Ohio Gov. Mike DeWine announced last week the state is no longer recommending students or staff exposed to a student with the virus in a classroom setting quarantine, as long as masks are worn and social distancing protocols are followed.

It marks a departure from U.S. Centers for Disease Control and Prevention guidelines for schools, which call for quarantines among close contacts, defined as someone who was within 6 feet of a person diagnosed with COVID-19 for a total of 15 minutes or more.

DeWine said the change is based on a research study conducted in Ohio among more than 700 students, which found students aren’t at an increased risk of contracting COVID in the classroom when protocols are followed.

“This will be one more step to keep our kids in the classroom, which we know is where we want them to be,” DeWine said.

A study in Mississippi produced similar results to the Ohio study.

“There was no discernible difference in the incidence rate among the exposed students and the students who weren’t exposed,” said Dr. Bruce Vanderhoff, chief medical officer with the Ohio Department of Health.

Ohio Education Association President Scott DiMauro said some teachers are concerned about the change, but it may also reduce disruptions to learning that result from groups of students switching to virtual learning as a result of quarantines.

“There are some benefits, but we want to be cautious to make sure schools are following those social distancing and mask requirements,” he said.

Wadsworth City Schools Superintendent Dr. Andy Hill said the change is welcome in the district, which resumed in-person learning Monday after students were learning virtually for two weeks in December leading into the holiday break.

“It’s a game changer for us, especially at our high school level,” Hill said.

He said it is expected to cut school-related quarantines by as much as 90 percent.

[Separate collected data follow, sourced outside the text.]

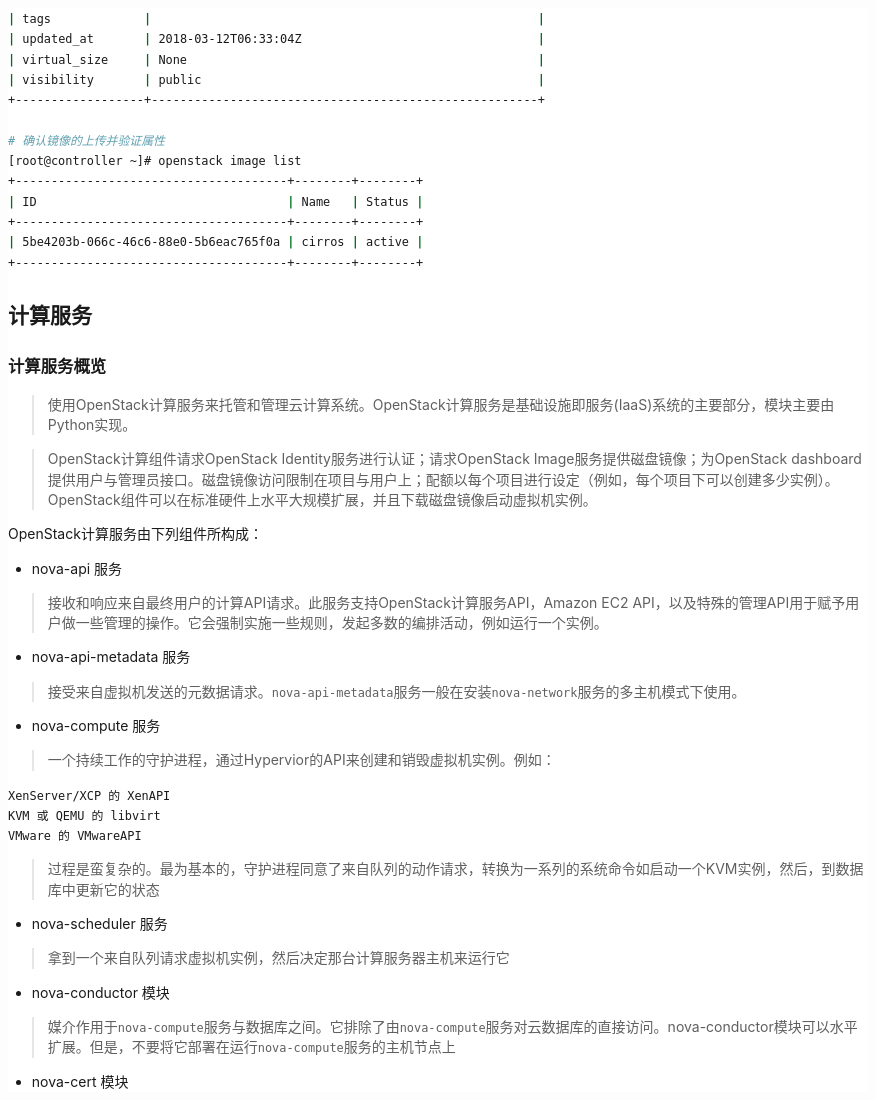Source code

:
 ```bash
| tags             |                                                      |
| updated_at       | 2018-03-12T06:33:04Z                                 |
| virtual_size     | None                                                 |
| visibility       | public                                               |
+------------------+------------------------------------------------------+

# 确认镜像的上传并验证属性
[root@controller ~]# openstack image list
+--------------------------------------+--------+--------+
| ID                                   | Name   | Status |
+--------------------------------------+--------+--------+
| 5be4203b-066c-46c6-88e0-5b6eac765f0a | cirros | active |
+--------------------------------------+--------+--------+
```

## 计算服务

### 计算服务概览

> 使用OpenStack计算服务来托管和管理云计算系统。OpenStack计算服务是基础设施即服务(IaaS)系统的主要部分，模块主要由Python实现。

> OpenStack计算组件请求OpenStack Identity服务进行认证；请求OpenStack Image服务提供磁盘镜像；为OpenStack dashboard提供用户与管理员接口。磁盘镜像访问限制在项目与用户上；配额以每个项目进行设定（例如，每个项目下可以创建多少实例）。OpenStack组件可以在标准硬件上水平大规模扩展，并且下载磁盘镜像启动虚拟机实例。

OpenStack计算服务由下列组件所构成：

- nova-api 服务

> 接收和响应来自最终用户的计算API请求。此服务支持OpenStack计算服务API，Amazon EC2 API，以及特殊的管理API用于赋予用户做一些管理的操作。它会强制实施一些规则，发起多数的编排活动，例如运行一个实例。

- nova-api-metadata 服务

> 接受来自虚拟机发送的元数据请求。``nova-api-metadata``服务一般在安装``nova-network``服务的多主机模式下使用。

- nova-compute 服务 

> 一个持续工作的守护进程，通过Hypervior的API来创建和销毁虚拟机实例。例如：

```bash
XenServer/XCP 的 XenAPI
KVM 或 QEMU 的 libvirt
VMware 的 VMwareAPI
```
> 过程是蛮复杂的。最为基本的，守护进程同意了来自队列的动作请求，转换为一系列的系统命令如启动一个KVM实例，然后，到数据库中更新它的状态

- nova-scheduler 服务

> 拿到一个来自队列请求虚拟机实例，然后决定那台计算服务器主机来运行它

- nova-conductor 模块

> 媒介作用于``nova-compute``服务与数据库之间。它排除了由``nova-compute``服务对云数据库的直接访问。nova-conductor模块可以水平扩展。但是，不要将它部署在运行``nova-compute``服务的主机节点上

- nova-cert 模块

The district switched high school instruction to virtual learning in November because of disruptions caused by quarantines, which resulted in more than 200 high school students being out of class some days.

“We’re happy because we feel it’s going to be less disruptive, but most importantly, we’re happy because it’s based on data of what they’ve seen that suggests the change is safe,” Hill said.

DeWine said contacts should still quarantine if masks or social distancing protocols are not followed, and the change only applies to classrooms, not extracurricular activities including sports.